Gavin Jackson is the author of Money In One Lesson. (Supplied)

The same was true in the UK, says Jackson. He says the closure of bank branches may also have contributed to the increase in the amount of cash people were storing at home.

But, he says, the long-term trend is “people moving more and more towards digital currency”.

One problem with digital transactions, however, is privacy.

“Digital money can be tracked,” Jackson says.

“Everything you buy and sell is observed by the person who’s transferring it through the system.”

When money goes online, Jackson says, it becomes information.

“And that information is very valuable.”

Tech companies such as Facebook have shown interest in digital currencies, Jackson says, because they want to know our purchasing behaviour so they can better target us with advertising.

Meanwhile, he says, the Chinese government is doing a lot of work on its own digital currency.

“There’s some concerns that could become the building block for the system of surveillance — seeing whether people are buying books the Chinese government doesn’t like, transferring money to people the Chinese government doesn’t like — because it could observe all that through the digital economy.”

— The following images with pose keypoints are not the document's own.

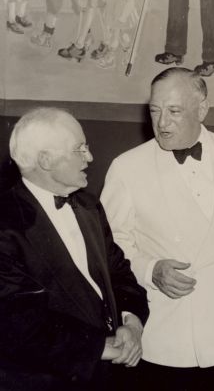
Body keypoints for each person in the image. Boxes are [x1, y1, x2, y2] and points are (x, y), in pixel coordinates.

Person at [101, 67, 214, 390]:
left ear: (202, 109)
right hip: (165, 333)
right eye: (155, 111)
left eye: (174, 111)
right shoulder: (126, 168)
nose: (162, 123)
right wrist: (151, 270)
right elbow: (112, 248)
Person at [0, 107, 149, 390]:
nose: (90, 158)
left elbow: (120, 274)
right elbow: (15, 322)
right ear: (45, 160)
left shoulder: (89, 206)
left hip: (109, 377)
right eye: (79, 149)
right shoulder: (5, 223)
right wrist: (98, 348)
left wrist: (132, 323)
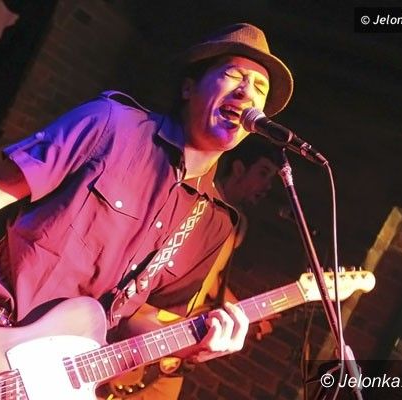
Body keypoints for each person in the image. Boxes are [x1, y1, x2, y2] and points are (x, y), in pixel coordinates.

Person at [0, 22, 294, 392]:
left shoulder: (214, 222)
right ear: (188, 88)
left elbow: (142, 318)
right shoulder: (111, 125)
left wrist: (197, 344)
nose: (247, 92)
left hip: (60, 380)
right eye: (233, 75)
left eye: (260, 88)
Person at [98, 136, 281, 399]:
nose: (267, 186)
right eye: (263, 173)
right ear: (239, 168)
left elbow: (211, 275)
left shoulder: (238, 224)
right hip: (142, 326)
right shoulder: (197, 204)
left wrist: (239, 308)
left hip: (178, 338)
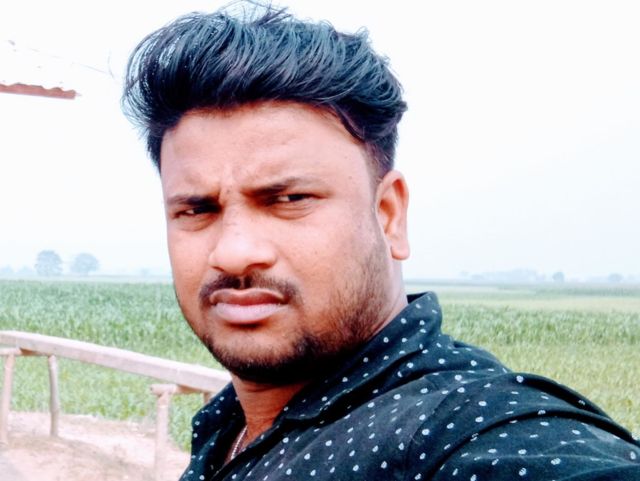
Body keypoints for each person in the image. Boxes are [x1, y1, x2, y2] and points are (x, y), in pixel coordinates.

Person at [122, 3, 640, 480]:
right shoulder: (228, 423)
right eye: (196, 210)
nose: (234, 253)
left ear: (389, 215)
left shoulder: (464, 432)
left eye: (290, 199)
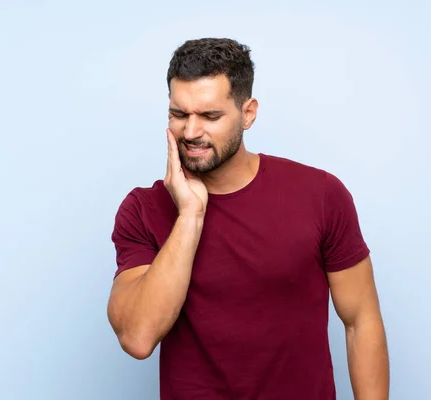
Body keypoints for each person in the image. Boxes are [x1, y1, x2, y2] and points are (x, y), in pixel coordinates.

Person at [107, 37, 389, 400]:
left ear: (248, 113)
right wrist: (191, 214)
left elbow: (360, 321)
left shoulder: (320, 195)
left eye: (210, 116)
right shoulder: (142, 210)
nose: (190, 132)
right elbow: (138, 337)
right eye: (179, 115)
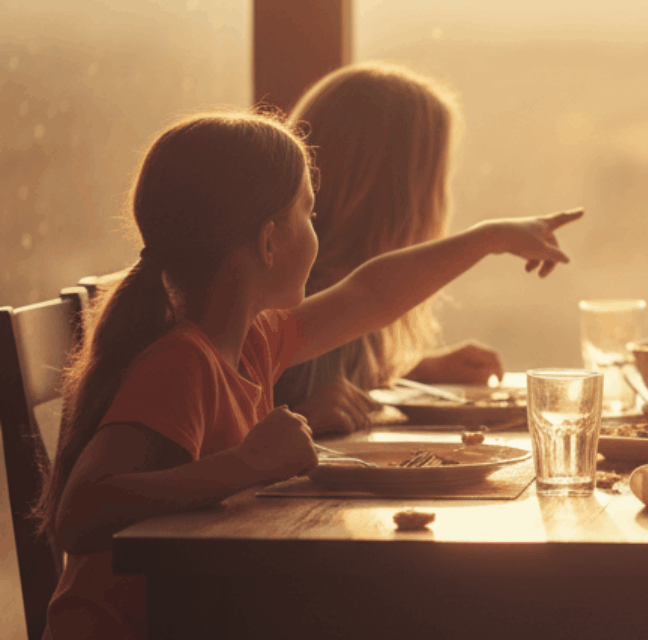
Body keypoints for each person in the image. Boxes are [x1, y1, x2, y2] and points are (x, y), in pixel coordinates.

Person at [33, 112, 582, 640]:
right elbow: (79, 513)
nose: (316, 232)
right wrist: (245, 466)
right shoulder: (181, 363)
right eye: (309, 214)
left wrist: (488, 237)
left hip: (199, 615)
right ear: (271, 242)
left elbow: (372, 295)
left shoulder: (253, 343)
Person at [274, 63, 501, 436]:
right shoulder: (292, 298)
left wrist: (423, 369)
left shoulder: (342, 288)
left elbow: (339, 374)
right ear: (400, 194)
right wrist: (301, 418)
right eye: (437, 180)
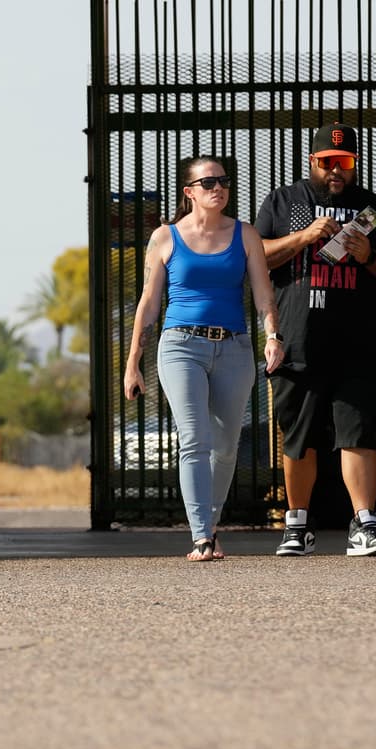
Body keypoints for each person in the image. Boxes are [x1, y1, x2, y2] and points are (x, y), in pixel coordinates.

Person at [255, 122, 376, 557]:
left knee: (358, 435)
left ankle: (364, 525)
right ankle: (297, 526)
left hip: (358, 345)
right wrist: (304, 237)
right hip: (299, 342)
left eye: (344, 163)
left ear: (355, 164)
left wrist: (369, 256)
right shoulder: (284, 202)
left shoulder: (373, 208)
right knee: (298, 437)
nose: (336, 172)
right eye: (327, 163)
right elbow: (256, 257)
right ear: (313, 161)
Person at [124, 157, 285, 561]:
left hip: (233, 346)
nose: (218, 188)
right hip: (180, 346)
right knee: (195, 439)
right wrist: (133, 362)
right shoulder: (165, 237)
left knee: (227, 445)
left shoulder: (245, 234)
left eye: (224, 181)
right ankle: (201, 536)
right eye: (208, 182)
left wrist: (272, 335)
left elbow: (264, 292)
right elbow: (148, 303)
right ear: (189, 191)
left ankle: (209, 525)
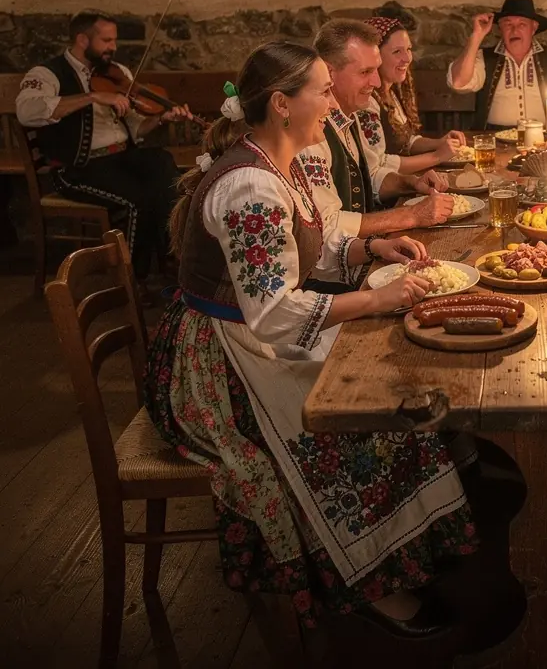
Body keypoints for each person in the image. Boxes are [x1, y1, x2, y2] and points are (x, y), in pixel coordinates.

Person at [145, 41, 474, 636]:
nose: (332, 102)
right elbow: (273, 311)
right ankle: (370, 581)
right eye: (322, 91)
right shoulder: (248, 187)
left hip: (255, 332)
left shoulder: (282, 162)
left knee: (392, 384)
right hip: (223, 359)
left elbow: (308, 248)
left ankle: (400, 553)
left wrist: (369, 247)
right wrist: (377, 298)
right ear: (281, 104)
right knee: (363, 415)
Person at [16, 10, 193, 281]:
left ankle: (173, 257)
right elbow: (26, 111)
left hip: (121, 158)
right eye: (107, 40)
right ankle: (132, 280)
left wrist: (161, 118)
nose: (114, 47)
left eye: (114, 40)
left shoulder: (117, 73)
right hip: (78, 168)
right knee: (139, 200)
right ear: (82, 40)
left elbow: (136, 127)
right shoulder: (47, 74)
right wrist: (92, 97)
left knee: (163, 165)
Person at [308, 18, 455, 239]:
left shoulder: (350, 115)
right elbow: (326, 225)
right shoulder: (311, 133)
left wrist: (411, 182)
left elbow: (372, 176)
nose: (376, 82)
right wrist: (411, 215)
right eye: (365, 72)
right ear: (329, 73)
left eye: (376, 70)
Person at [447, 0, 547, 130]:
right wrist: (476, 37)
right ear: (500, 28)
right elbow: (459, 83)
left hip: (544, 141)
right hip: (494, 141)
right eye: (508, 24)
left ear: (533, 28)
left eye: (522, 25)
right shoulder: (484, 57)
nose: (514, 31)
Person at [366, 14, 466, 168]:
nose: (407, 58)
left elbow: (405, 142)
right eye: (397, 52)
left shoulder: (393, 93)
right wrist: (437, 156)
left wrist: (439, 143)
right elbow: (380, 165)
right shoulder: (368, 103)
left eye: (408, 49)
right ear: (375, 56)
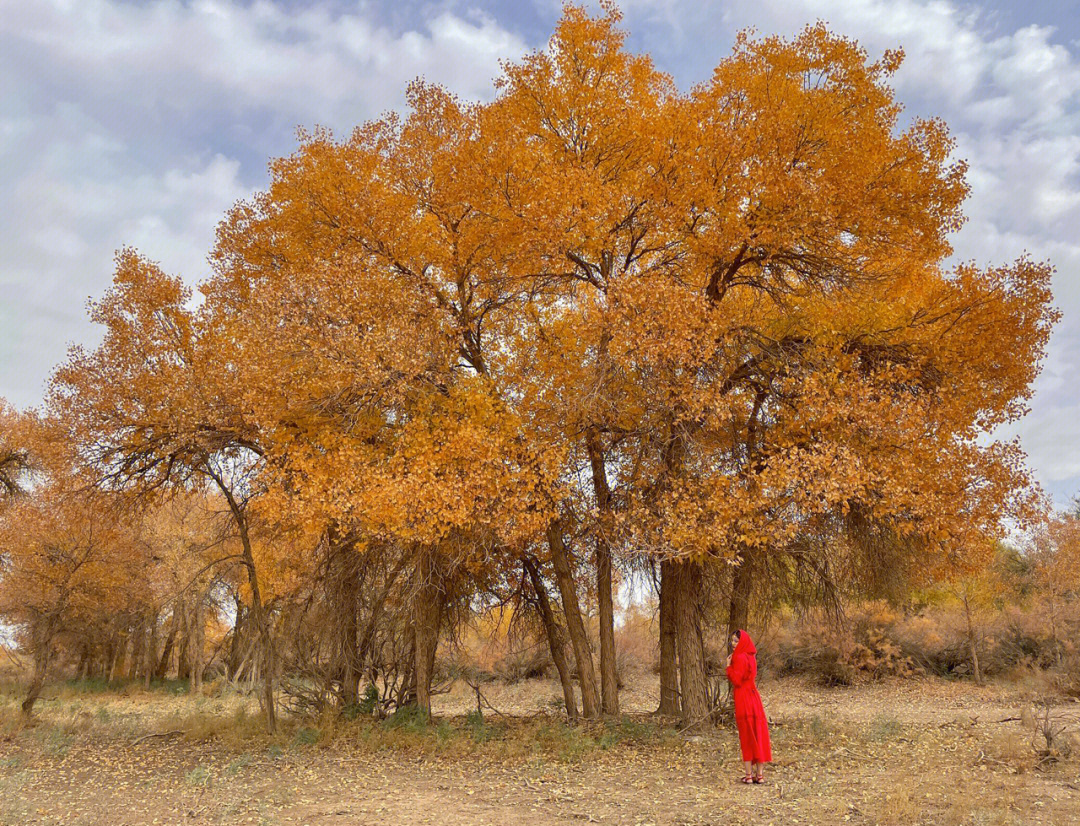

Jackson says privacy is part of the attraction of cryptocurrencies such as bitcoin.

“They offer an added layer of protection against anyone snooping on you online,” he says.

So should I change all my money into bitcoin?

Maybe not. The problem with bitcoin, Jackson says, is “it’s not yet very good as money”.

“It’s so volatile in price,” he says.

“You’ve probably seen or heard stories about bitcoin shooting up in value one day and collapsing a couple of months later and that’s not what you want money to do.

“You want it to be relatively stable in value day-to-day so you know what you’re getting charged and what you should charge people.”